Items from a dataset:
════════════════════

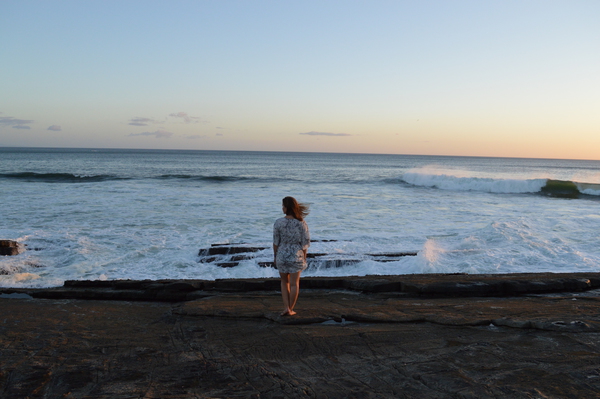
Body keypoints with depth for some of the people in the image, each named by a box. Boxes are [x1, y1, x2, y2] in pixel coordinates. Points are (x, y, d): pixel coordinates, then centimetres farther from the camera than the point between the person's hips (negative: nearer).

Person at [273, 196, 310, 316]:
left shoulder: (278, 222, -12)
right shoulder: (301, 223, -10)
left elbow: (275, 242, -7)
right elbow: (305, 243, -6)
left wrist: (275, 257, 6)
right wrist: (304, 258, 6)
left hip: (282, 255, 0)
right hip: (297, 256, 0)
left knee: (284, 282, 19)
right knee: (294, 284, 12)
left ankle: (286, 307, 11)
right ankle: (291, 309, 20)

════════════════════

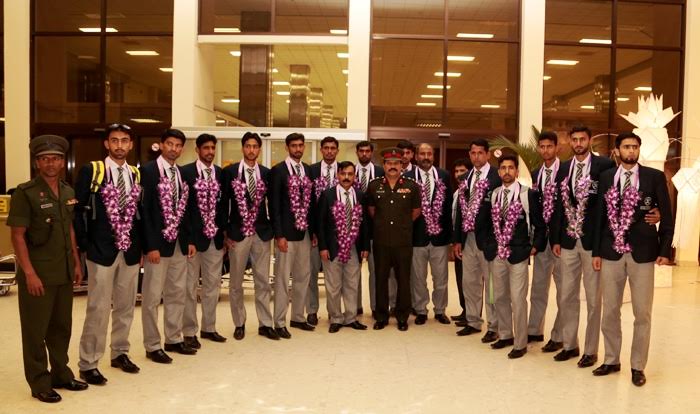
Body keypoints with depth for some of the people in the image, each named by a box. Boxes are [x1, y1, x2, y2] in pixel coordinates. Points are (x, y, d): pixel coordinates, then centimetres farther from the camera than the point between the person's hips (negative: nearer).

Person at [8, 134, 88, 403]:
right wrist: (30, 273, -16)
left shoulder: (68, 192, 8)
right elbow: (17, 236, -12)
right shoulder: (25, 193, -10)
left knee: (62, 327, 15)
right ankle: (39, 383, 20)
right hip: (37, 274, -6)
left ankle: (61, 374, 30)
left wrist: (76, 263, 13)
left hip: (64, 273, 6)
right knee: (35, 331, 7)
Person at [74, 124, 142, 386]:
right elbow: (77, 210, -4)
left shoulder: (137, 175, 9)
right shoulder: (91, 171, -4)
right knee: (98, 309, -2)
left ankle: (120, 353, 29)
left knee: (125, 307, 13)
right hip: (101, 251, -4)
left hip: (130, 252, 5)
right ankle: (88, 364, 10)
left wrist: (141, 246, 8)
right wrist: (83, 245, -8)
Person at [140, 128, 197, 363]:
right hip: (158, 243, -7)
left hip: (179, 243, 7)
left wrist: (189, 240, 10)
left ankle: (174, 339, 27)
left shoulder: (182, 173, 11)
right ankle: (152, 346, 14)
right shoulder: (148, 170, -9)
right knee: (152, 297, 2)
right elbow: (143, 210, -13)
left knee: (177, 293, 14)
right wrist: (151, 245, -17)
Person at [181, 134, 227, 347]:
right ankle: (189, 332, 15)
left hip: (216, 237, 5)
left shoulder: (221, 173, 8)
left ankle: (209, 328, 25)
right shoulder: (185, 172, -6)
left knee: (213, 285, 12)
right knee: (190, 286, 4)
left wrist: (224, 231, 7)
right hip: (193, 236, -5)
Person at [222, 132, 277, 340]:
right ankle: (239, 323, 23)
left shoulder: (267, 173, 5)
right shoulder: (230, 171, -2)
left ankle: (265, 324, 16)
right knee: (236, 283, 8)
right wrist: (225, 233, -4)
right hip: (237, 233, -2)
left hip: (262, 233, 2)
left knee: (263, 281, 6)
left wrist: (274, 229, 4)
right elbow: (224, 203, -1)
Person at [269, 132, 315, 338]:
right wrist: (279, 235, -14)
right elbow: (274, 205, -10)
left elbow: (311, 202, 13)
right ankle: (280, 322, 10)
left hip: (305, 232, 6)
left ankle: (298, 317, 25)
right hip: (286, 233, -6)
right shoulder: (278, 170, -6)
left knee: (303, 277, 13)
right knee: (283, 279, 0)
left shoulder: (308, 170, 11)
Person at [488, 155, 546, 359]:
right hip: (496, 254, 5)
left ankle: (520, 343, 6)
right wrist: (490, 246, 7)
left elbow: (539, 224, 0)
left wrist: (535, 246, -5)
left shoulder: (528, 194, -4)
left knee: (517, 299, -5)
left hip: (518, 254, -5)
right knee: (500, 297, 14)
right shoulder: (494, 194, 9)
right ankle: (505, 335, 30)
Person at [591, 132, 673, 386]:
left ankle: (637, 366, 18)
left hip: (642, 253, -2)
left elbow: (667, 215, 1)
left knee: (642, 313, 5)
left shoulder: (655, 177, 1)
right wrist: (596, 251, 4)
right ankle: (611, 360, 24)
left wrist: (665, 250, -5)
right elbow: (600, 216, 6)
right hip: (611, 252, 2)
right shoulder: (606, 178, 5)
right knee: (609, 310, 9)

════════════════════

Return, from the data, each line that has the word "elbow" in it.

left elbow: (275, 242, -7)
right elbow: (305, 243, -6)
right elbow: (17, 236, -12)
right elbow: (77, 210, -4)
right elbow: (143, 210, -13)
right elbow: (224, 203, -1)
right elbow: (274, 205, -10)
left elbow: (311, 202, 13)
left elbow: (539, 224, 0)
left elbow: (667, 215, 1)
right elbow: (600, 216, 6)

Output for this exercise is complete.